→ **WHAT TO PRODUCE**: Copy every line of text in the material below word for word, leaving out the pictures.

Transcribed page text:
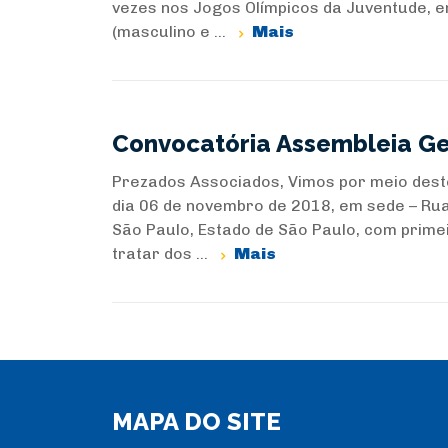
vezes nos Jogos Olímpicos da Juventude, 
(masculino e ...
Mais
Convocatória Assembleia Ge
Prezados Associados, Vimos por meio dest
dia 06 de novembro de 2018, em sede – Rua
São Paulo, Estado de São Paulo, com prim
tratar dos ...
Mais
MAPA DO SITE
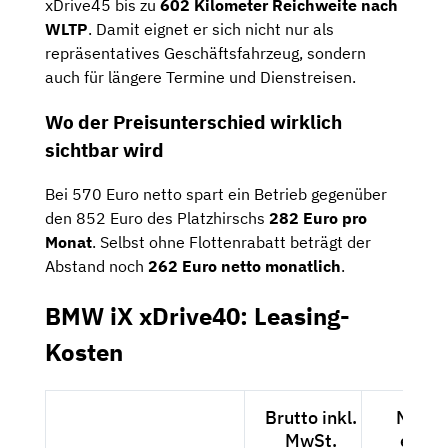
xDrive45 bis zu
602 Kilometer Reichweite nach
WLTP
. Damit eignet er sich nicht nur als
repräsentatives Geschäftsfahrzeug, sondern
auch für längere Termine und Dienstreisen.
Wo der Preisunterschied wirklich
sichtbar wird
Bei 570 Euro netto spart ein Betrieb gegenüber
den 852 Euro des Platzhirschs
282 Euro pro
Monat
. Selbst ohne Flottenrabatt beträgt der
Abstand noch
262 Euro netto monatlich
.
BMW iX xDrive40: Leasing-
Kosten
Brutto inkl.
Netto
MwSt.
exkl.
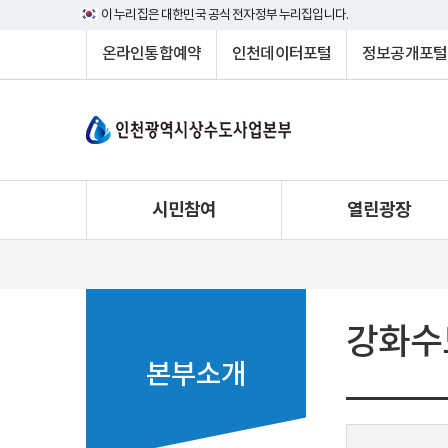
이 누리집은 대한민국 공식 전자정부 누리집입니다.
온라인통합예약
인천데이터포털
정보공개포털
시민참여
열린광장
강화수
본부소개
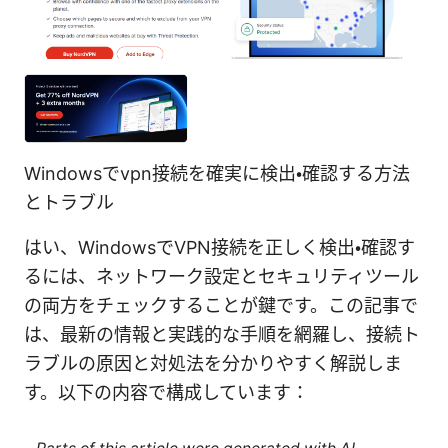
Windowsでvpn接続を確実に検出・確認する方法
とトラブル
はい、WindowsでVPN接続を正しく検出・確認す
るには、ネットワーク設定とセキュリティツール
の両方をチェックすることが鍵です。この記事で
は、最新の情報と実践的な手順を網羅し、接続ト
ラブルの原因と対処法を分かりやすく解説しま
す。以下の内容で構成しています：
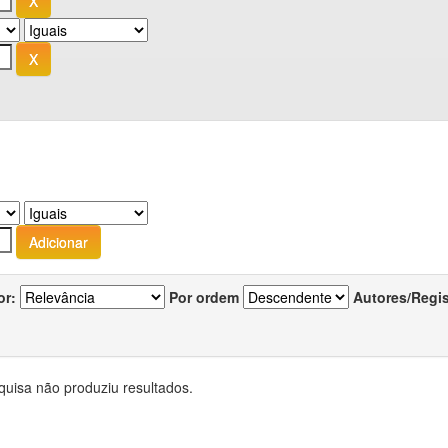
or:
Por ordem
Autores/Regi
quisa não produziu resultados.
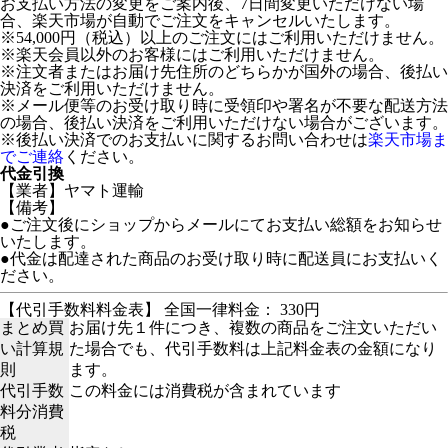
お支払い方法の変更をご案内後、7日間変更いただけない場
合、楽天市場が自動でご注文をキャンセルいたします。
※54,000円（税込）以上のご注文にはご利用いただけません。
※楽天会員以外のお客様にはご利用いただけません。
※注文者またはお届け先住所のどちらかが国外の場合、後払い
決済をご利用いただけません。
※メール便等のお受け取り時に受領印や署名が不要な配送方法
の場合、後払い決済をご利用いただけない場合がございます。
※後払い決済でのお支払いに関するお問い合わせは
楽天市場ま
でご連絡
ください。
代金引換
【業者】ヤマト運輸
【備考】
●ご注文後にショップからメールにてお支払い総額をお知らせ
いたします。
●代金は配達された商品のお受け取り時に配送員にお支払いく
ださい。
【代引手数料料金表】 全国一律料金： 330円
まとめ買
お届け先１件につき、複数の商品をご注文いただい
い計算規
た場合でも、代引手数料は上記料金表の金額になり
則
ます。
代引手数
この料金には消費税が含まれています
料分消費
税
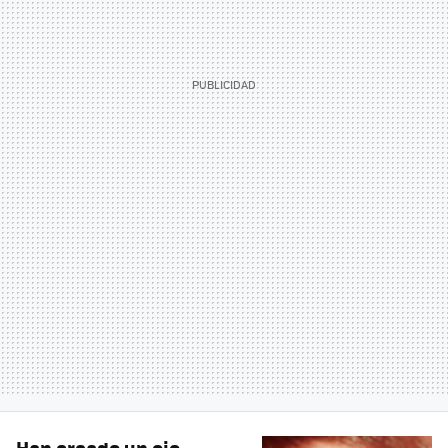
Han creado un ojo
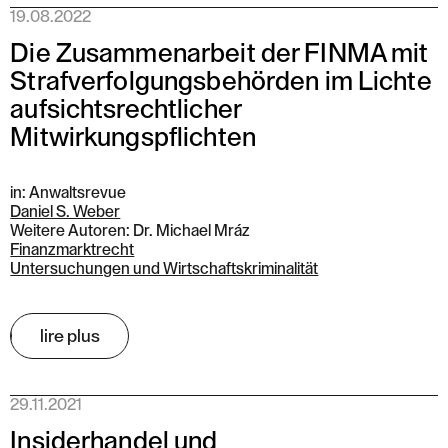
19.08.2022
Die Zusammenarbeit der FINMA mit
Strafverfolgungsbehörden im Lichte
aufsichtsrechtlicher
Mitwirkungspflichten
in: Anwaltsrevue
Daniel S. Weber
Weitere Autoren: Dr. Michael Mráz
Finanzmarktrecht
Untersuchungen und Wirtschaftskriminalität
lire plus
29.11.2021
Insiderhandel und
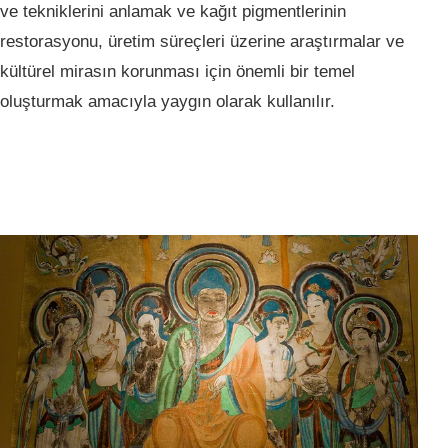
ve tekniklerini anlamak ve kağıt pigmentlerinin
restorasyonu, üretim süreçleri üzerine araştırmalar ve
kültürel mirasın korunması için önemli bir temel
oluşturmak amacıyla yaygın olarak kullanılır.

→ **OUTPUT FOR THIS TASK**:
vezes nos Jogos Olímpicos da Juventude, 
(masculino e ...
Mais
Convocatória Assembleia Ge
Prezados Associados, Vimos por meio dest
dia 06 de novembro de 2018, em sede – Rua
São Paulo, Estado de São Paulo, com prim
tratar dos ...
Mais
MAPA DO SITE
xDrive45 bis zu
602 Kilometer Reichweite nach
WLTP
. Damit eignet er sich nicht nur als
repräsentatives Geschäftsfahrzeug, sondern
auch für längere Termine und Dienstreisen.
Wo der Preisunterschied wirklich
sichtbar wird
Bei 570 Euro netto spart ein Betrieb gegenüber
den 852 Euro des Platzhirschs
282 Euro pro
Monat
. Selbst ohne Flottenrabatt beträgt der
Abstand noch
262 Euro netto monatlich
.
BMW iX xDrive40: Leasing-
Kosten
Brutto inkl.
Netto
MwSt.
exkl.
이 누리집은 대한민국 공식 전자정부 누리집입니다.
온라인통합예약
인천데이터포털
정보공개포털
시민참여
열린광장
강화수
본부소개
Windowsでvpn接続を確実に検出・確認する方法
とトラブル
はい、WindowsでVPN接続を正しく検出・確認す
るには、ネットワーク設定とセキュリティツール
の両方をチェックすることが鍵です。この記事で
は、最新の情報と実践的な手順を網羅し、接続ト
ラブルの原因と対処法を分かりやすく解説しま
す。以下の内容で構成しています：
or:
Por ordem
Autores/Regi
quisa não produziu resultados.
お支払い方法の変更をご案内後、7日間変更いただけない場
合、楽天市場が自動でご注文をキャンセルいたします。
※54,000円（税込）以上のご注文にはご利用いただけません。
※楽天会員以外のお客様にはご利用いただけません。
※注文者またはお届け先住所のどちらかが国外の場合、後払い
決済をご利用いただけません。
※メール便等のお受け取り時に受領印や署名が不要な配送方法
の場合、後払い決済をご利用いただけない場合がございます。
※後払い決済でのお支払いに関するお問い合わせは
楽天市場ま
でご連絡
ください。
代金引換
【業者】ヤマト運輸
【備考】
●ご注文後にショップからメールにてお支払い総額をお知らせ
いたします。
●代金は配達された商品のお受け取り時に配送員にお支払いく
ださい。
【代引手数料料金表】 全国一律料金： 330円
まとめ買
お届け先１件につき、複数の商品をご注文いただい
い計算規
た場合でも、代引手数料は上記料金表の金額になり
則
ます。
代引手数
この料金には消費税が含まれています
料分消費
税
Han creado un ojo
19.08.2022
Die Zusammenarbeit der FINMA mit
Strafverfolgungsbehörden im Lichte
aufsichtsrechtlicher
Mitwirkungspflichten
in: Anwaltsrevue
Daniel S. Weber
Weitere Autoren: Dr. Michael Mráz
Finanzmarktrecht
Untersuchungen und Wirtschaftskriminalität
lire plus
29.11.2021
Insiderhandel und
ve tekniklerini anlamak ve kağıt pigmentlerinin
restorasyonu, üretim süreçleri üzerine araştırmalar ve
kültürel mirasın korunması için önemli bir temel
oluşturmak amacıyla yaygın olarak kullanılır.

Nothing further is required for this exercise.